My son likes to pretend. He likes to pretend so much that he might break away mid conversation and begin running an imaginary conversation in his head. This habit has made school in particular and life in general fairly challenging, as he finds himself trying to be in two places at once: his imaginary world, and the one he physically occupies.
He told me recently that these stories he tells himself make him feel better. Sure enough, at the first sign of stress, I see his lips begin to move silently and he has gone away to his better place. I more than understand this habit. I have spent a lot of time in my own happy place, and I don’t mean the worlds I create on the page.
For many years my own creative career had felt like those stories my son tells himself—the stories were real, but the result were all imagined. I kept them that way, I suppose because it was safer. And then one day I asked myself, “What do you actually want to make with this world?” When I said this, I saw the world like that bin of Legos, as neutral as clay, waiting for me to put my hands in it.

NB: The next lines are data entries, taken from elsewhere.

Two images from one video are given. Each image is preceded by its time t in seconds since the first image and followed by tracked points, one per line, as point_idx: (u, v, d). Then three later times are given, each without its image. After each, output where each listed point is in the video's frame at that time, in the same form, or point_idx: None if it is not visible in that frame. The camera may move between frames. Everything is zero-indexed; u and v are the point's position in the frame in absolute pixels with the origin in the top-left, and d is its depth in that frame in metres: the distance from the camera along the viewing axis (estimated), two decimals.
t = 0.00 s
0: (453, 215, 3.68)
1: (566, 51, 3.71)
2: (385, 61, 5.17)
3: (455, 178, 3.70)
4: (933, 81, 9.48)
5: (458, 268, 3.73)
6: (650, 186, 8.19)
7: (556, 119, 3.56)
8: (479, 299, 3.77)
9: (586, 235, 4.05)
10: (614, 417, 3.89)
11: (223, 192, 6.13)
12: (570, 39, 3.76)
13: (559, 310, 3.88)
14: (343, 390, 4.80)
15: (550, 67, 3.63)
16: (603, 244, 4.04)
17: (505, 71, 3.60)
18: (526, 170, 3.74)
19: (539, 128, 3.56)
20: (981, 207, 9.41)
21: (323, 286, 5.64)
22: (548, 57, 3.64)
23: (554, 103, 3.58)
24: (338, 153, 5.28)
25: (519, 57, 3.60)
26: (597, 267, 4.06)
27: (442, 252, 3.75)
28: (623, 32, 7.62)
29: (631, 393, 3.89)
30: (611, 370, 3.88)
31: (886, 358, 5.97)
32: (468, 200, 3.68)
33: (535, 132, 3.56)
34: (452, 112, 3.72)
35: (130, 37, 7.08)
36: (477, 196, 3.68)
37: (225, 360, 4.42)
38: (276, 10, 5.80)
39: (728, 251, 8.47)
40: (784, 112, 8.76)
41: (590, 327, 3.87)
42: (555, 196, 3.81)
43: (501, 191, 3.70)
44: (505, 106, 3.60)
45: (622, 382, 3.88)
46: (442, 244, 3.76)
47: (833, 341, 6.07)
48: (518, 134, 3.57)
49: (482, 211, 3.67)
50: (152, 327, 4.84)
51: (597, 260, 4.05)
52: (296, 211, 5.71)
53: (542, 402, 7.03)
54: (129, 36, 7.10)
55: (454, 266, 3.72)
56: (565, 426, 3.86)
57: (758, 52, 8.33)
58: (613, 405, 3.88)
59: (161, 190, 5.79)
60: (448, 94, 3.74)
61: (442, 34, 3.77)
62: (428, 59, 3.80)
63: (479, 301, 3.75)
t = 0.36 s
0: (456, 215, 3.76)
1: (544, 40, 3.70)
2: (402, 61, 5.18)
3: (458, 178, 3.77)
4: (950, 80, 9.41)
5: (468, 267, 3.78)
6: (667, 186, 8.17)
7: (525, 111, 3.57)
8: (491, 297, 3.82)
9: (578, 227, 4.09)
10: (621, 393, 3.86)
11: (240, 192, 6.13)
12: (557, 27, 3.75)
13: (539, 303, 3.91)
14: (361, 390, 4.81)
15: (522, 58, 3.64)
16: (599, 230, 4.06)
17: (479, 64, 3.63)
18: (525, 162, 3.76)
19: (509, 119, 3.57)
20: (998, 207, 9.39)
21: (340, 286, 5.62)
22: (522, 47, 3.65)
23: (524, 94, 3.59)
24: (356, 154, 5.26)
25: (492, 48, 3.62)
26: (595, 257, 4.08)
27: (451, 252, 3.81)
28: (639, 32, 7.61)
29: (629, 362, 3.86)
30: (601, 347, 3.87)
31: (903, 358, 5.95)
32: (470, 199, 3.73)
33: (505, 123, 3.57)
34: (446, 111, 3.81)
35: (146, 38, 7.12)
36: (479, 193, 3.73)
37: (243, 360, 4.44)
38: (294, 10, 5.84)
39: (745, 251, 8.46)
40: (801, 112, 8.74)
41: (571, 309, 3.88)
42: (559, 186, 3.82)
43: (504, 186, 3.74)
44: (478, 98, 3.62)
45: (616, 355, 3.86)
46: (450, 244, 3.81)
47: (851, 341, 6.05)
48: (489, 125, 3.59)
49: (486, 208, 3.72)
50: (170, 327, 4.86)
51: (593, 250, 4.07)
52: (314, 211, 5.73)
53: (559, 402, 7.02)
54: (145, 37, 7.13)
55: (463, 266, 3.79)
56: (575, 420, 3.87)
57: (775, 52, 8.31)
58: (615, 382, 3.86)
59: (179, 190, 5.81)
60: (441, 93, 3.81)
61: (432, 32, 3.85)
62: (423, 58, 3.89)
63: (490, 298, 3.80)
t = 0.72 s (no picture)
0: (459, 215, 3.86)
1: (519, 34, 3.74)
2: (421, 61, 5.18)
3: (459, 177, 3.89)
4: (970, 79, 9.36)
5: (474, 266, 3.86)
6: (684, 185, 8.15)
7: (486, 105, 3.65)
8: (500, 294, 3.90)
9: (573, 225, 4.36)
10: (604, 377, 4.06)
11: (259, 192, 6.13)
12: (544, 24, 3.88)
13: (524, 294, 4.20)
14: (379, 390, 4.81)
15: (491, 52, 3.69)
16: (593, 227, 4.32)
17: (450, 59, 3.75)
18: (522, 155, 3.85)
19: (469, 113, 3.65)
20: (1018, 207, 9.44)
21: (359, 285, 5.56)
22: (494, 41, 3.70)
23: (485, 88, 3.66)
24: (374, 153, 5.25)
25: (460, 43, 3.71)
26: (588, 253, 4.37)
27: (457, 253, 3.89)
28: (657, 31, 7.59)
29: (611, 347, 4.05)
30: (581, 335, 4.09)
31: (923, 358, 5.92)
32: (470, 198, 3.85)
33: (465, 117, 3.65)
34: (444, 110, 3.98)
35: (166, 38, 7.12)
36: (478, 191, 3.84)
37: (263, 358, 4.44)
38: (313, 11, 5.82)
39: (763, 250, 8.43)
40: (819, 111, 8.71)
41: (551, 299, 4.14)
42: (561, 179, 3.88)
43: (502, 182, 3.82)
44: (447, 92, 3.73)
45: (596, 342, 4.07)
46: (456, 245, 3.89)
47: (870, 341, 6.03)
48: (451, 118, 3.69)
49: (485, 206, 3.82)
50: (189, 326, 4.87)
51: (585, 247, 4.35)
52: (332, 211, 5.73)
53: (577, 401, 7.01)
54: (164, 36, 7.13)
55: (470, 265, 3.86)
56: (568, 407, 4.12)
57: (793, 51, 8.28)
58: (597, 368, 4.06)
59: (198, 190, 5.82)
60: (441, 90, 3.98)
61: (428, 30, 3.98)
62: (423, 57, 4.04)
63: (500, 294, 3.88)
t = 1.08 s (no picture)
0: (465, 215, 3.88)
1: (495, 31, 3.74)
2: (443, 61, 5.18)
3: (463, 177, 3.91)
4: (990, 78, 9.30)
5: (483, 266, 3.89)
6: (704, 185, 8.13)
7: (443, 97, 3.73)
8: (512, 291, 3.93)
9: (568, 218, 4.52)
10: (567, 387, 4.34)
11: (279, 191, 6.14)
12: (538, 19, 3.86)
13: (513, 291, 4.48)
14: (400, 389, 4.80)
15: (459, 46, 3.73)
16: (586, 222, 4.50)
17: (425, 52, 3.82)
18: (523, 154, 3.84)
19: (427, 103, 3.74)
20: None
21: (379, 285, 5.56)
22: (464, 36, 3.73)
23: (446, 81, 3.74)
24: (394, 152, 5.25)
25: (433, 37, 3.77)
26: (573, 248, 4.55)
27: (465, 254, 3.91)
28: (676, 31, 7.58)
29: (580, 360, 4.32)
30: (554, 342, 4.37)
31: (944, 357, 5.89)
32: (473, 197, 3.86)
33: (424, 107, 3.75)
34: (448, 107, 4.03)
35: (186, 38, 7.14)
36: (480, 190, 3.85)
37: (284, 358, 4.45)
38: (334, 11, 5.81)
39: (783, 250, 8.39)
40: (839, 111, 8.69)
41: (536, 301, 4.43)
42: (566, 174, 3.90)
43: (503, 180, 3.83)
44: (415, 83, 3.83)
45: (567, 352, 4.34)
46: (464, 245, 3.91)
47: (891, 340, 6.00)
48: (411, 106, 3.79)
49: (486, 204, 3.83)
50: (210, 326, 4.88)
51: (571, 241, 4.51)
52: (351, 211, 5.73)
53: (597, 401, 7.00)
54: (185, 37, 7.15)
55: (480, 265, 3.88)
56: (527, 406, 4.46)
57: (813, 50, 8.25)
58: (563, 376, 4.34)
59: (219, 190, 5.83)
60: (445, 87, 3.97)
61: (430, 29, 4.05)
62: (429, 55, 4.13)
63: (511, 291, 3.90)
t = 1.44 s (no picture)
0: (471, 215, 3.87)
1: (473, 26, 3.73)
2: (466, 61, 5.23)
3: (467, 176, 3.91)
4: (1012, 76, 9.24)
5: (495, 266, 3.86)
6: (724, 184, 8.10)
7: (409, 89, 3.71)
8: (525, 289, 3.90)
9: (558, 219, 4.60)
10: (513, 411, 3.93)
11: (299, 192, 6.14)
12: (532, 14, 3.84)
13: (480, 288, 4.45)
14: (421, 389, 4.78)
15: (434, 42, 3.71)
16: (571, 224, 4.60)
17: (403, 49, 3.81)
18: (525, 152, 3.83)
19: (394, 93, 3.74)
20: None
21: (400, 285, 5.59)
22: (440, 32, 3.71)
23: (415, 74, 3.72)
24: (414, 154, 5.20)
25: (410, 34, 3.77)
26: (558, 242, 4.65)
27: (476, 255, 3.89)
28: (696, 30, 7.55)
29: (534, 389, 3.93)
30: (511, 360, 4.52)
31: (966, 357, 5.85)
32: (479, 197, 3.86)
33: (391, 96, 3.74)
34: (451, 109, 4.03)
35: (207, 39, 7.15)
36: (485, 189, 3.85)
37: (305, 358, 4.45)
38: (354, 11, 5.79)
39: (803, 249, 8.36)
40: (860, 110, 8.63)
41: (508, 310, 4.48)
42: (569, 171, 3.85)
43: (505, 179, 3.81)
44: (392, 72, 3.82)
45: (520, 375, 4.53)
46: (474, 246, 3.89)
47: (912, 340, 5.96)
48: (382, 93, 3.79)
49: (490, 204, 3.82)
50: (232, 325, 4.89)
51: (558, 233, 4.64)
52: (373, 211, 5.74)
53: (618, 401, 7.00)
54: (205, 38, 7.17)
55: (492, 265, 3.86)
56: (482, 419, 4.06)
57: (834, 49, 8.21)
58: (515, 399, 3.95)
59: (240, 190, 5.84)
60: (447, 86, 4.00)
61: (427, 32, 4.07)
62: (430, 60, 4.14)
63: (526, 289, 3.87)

As a father, I am trying to guide my son back to the Legos, where what he imagines can be made real. The physical reality always requires certain adjustments, as what you first imagine and what you eventually create are never precisely the same. No matter. My son’s stress, like mine, like everyone’s, stems from the quiet belief that what we make, from a story to a cake to a marriage, could somehow be wrong. Yet the soup remains neutral, and within this great forge, fired by our ceaseless imagination, we get to experience the pure magic that is the intersection of what we think, and everything that has ever been.